きょうがのこむすめどうじょうじ
京鹿子娘道成寺

【見どころ】
女の恋心をさまざまな表情を見せて踊り分けるところでしょうが、
わっちゃぁ詳しいこたぁ分かりまへん(苦笑)
なんで、ごくビギナーな感想を言えば、とにかく衣裳がきれい
確か道行きがある場合はからはじまって、
真っ赤水色桃色藤色黄色、最後がまたはの鱗模様と
次から次へと衣裳の色も模様も変わって実に華やか。
途中、2回の引き抜きもあって、これがまたお見事ざんす。

【あらすじ】
満開の桜が一面に咲き誇っている紀州道成寺で、鐘の供養が行われる日のこと。
女人禁制の番を仰せつかった大勢の所化(しょけ。

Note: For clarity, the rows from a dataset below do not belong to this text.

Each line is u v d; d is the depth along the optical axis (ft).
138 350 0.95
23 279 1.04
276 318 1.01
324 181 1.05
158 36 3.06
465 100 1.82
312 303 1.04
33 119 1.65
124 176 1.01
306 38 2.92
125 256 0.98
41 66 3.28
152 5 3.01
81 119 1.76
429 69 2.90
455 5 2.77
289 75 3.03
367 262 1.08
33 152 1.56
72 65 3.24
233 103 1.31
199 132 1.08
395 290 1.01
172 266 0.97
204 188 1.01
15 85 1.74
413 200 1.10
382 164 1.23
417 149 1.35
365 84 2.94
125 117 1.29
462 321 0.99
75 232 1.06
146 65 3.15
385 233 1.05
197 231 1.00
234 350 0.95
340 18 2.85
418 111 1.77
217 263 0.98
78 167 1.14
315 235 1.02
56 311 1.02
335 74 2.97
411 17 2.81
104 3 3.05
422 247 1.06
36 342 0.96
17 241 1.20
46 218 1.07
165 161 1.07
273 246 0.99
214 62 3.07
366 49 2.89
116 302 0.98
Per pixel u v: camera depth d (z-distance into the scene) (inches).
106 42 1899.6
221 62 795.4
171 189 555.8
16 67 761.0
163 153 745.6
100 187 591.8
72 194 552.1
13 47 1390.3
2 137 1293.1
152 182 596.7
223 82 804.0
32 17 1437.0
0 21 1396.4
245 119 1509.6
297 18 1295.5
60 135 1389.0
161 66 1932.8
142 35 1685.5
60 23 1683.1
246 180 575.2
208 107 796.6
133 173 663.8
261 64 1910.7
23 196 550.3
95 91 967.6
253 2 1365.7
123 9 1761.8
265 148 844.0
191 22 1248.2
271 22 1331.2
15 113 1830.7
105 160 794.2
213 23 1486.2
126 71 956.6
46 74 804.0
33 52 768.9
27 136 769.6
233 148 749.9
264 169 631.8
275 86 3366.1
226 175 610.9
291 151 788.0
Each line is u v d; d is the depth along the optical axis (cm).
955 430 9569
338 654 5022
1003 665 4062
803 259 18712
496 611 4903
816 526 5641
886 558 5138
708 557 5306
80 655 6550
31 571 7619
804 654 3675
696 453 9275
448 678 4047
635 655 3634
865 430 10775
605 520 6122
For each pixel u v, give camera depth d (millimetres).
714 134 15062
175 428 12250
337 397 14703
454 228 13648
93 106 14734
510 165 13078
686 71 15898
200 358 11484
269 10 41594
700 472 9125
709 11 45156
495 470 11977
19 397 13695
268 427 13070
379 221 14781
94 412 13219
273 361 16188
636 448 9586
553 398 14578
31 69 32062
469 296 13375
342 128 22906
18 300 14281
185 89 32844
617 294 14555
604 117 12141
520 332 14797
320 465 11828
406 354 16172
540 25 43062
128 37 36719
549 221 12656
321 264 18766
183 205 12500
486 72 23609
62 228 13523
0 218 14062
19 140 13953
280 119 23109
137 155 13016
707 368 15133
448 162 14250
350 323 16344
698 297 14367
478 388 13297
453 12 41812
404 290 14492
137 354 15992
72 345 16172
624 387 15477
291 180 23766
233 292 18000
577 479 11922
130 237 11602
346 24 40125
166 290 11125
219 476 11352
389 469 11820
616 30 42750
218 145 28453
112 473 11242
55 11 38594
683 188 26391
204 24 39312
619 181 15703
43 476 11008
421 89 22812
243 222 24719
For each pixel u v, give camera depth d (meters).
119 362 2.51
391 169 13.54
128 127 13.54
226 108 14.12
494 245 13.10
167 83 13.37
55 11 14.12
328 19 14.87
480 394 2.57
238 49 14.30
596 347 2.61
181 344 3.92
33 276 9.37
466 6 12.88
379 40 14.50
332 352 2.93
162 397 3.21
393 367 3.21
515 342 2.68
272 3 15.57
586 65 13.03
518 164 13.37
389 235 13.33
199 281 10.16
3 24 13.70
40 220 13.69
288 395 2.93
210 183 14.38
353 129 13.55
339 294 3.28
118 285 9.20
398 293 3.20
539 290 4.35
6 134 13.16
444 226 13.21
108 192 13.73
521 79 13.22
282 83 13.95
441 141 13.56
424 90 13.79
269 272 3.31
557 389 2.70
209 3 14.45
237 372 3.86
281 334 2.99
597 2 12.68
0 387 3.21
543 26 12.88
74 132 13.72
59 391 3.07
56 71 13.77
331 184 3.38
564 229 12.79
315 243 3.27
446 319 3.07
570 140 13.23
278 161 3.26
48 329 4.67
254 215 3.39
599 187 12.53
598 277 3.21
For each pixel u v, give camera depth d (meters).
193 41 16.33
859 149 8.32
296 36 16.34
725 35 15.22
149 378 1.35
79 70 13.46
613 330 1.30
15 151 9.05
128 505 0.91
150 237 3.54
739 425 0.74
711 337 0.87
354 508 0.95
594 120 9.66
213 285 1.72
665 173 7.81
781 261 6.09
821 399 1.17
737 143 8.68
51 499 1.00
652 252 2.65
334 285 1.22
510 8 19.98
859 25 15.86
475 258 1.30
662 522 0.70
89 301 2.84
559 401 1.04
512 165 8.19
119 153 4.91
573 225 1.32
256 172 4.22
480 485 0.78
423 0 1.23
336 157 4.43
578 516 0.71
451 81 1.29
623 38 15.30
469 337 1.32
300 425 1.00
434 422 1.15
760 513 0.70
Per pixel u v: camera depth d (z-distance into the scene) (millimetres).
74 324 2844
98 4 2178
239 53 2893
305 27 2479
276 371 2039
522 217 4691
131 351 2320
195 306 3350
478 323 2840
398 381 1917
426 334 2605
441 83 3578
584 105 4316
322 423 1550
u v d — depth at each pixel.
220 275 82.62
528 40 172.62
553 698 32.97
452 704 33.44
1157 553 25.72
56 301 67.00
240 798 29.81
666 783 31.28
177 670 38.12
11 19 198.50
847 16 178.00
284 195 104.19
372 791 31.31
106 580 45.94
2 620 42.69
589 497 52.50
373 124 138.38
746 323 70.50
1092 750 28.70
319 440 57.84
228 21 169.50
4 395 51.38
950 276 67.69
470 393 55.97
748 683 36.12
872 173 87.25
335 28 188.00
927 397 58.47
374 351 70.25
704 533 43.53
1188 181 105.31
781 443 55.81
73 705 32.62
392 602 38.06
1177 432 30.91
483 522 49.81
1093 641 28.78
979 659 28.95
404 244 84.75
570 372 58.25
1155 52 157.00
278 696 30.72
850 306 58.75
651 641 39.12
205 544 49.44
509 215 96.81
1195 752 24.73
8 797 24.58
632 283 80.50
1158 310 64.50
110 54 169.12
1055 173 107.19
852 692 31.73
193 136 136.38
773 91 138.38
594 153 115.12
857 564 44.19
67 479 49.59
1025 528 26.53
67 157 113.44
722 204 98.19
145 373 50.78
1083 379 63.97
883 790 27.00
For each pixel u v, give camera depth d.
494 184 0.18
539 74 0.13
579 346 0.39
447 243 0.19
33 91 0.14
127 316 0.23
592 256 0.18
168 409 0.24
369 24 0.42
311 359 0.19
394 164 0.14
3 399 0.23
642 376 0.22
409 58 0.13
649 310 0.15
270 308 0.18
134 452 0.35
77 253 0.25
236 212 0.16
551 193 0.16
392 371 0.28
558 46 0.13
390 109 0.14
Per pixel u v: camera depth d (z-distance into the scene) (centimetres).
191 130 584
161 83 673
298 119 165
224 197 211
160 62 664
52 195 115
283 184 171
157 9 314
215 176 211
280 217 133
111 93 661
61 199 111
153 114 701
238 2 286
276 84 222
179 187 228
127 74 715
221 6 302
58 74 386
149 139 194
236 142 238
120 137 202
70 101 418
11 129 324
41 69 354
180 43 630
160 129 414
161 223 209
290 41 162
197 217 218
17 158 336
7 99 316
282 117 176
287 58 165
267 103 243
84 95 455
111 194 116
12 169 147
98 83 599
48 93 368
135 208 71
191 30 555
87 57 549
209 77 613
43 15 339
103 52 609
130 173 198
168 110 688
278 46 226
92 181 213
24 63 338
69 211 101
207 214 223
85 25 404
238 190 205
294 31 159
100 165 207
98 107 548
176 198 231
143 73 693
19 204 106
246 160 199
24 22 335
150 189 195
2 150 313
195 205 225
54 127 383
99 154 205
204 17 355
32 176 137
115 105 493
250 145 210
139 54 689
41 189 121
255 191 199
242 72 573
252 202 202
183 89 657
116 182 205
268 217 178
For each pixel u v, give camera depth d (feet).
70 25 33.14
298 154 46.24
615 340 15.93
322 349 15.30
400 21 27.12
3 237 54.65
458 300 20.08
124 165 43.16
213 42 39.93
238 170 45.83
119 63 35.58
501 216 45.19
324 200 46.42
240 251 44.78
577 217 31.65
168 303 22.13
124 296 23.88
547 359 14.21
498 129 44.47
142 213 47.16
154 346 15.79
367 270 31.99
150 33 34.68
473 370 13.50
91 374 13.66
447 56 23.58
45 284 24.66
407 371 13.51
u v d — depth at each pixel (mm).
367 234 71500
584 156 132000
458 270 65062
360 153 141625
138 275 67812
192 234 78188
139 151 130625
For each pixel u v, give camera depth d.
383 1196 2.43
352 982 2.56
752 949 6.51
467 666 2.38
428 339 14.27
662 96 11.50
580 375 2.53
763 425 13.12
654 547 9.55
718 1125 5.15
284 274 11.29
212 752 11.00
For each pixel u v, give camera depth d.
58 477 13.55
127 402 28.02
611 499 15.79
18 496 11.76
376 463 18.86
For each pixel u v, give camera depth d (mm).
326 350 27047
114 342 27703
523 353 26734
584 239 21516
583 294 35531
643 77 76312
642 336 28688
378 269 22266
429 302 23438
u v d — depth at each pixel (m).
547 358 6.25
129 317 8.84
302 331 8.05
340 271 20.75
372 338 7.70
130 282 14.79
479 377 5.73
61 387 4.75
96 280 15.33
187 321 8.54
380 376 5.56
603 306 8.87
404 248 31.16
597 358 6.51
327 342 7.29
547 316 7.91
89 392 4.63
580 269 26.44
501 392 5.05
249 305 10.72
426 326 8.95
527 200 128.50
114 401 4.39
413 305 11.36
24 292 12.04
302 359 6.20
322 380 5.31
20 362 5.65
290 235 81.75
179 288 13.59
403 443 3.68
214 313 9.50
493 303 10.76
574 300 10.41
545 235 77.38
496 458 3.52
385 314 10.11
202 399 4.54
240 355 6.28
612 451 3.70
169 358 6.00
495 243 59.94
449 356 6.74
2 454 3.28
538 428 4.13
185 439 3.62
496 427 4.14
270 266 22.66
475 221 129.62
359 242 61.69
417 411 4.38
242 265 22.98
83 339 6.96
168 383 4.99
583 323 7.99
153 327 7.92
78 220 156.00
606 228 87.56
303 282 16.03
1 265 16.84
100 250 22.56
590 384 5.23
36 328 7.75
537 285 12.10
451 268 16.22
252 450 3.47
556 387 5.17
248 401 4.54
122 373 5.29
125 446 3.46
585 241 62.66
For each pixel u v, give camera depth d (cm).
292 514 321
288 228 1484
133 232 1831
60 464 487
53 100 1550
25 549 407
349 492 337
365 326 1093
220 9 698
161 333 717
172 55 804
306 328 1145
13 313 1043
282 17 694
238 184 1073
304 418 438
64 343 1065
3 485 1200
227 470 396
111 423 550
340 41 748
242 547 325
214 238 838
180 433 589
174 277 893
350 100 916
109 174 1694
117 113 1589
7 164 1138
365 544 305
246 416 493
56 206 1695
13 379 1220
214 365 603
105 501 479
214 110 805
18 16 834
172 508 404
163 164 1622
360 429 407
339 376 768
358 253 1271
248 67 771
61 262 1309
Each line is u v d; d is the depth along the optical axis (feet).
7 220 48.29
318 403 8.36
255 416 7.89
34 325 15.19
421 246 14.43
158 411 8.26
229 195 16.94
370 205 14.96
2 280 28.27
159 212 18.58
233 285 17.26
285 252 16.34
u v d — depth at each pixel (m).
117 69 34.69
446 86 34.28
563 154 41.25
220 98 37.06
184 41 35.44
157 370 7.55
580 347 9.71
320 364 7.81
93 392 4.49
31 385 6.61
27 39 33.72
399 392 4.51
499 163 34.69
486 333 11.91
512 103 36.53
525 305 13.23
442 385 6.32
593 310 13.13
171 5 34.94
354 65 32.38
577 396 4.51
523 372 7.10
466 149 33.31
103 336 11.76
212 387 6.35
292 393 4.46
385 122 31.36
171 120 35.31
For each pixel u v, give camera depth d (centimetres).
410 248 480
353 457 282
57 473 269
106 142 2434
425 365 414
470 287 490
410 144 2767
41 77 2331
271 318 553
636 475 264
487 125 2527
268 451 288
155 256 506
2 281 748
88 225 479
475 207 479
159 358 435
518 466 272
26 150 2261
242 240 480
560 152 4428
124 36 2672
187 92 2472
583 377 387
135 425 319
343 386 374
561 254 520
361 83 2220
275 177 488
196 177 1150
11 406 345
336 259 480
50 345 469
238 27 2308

修業中の坊主のこと)たちが
酒を飲む相談などをしているところに、ひとりの女。
所化のひとりが「白拍子か生娘か」(ヲイ、現代じゃセクハラだぞ)と問えば、
鐘供養のことを聞きつけて、はるばる都からやってきたという白拍子花子
なぜか鐘に執着している様子で、ぜひ鐘を拝ませてくれと頼む。
舞いを見せてくれるならという所化たちの交換条件に、さっそく舞いはじめる。
荘厳な雰囲気で舞っていたかと思うと、今度は可憐に、時にはしっとりと、
または軽快に、そして華やかにと、次から次へと様々な女の表情を見せながら
躍り込んでいくうちに、鐘を見つめる花子の表情がキッと険しくなった。
あわてた所化たちを押し倒して、花子は鐘の中に姿を隠す。
そこで、はじめて彼女が清姫の化身だったと気づき、懸命に祈る所化たち。
やがて鐘の上にあらわれた花子は、
蛇体と化した恐ろしい姿で周囲を睨みつけるのだった。

【うんちく】
初演は宝暦三年(1753年)。
当初は「男伊達初買曽我」という演目の三番目として演じられたらしい。
能の「道成寺」の舞踏化は歌舞伎の初期から盛んに演じられていたそうで、
元禄期には軽業をまじえた怨霊事として人気だったそうな。
やがて女形の舞踏が隆盛し、その頂点を極めたとも言える演目がこれ。
女形の美しさがたっぷり味わえる作品として歌舞伎舞踏の中でも人気が高く、
上演回数も多いが、この大曲を踊ることができるのは、
名実ともに認められたトップクラスの女形か舞踏の名手に限られているという話。

なお、道成寺物とも言われる演目は、鐘の中に逃げ込んだ恋人の僧安珍を、
清姫が蛇体となって鐘もろとも焼き尽くしたという伝説が題材となっている。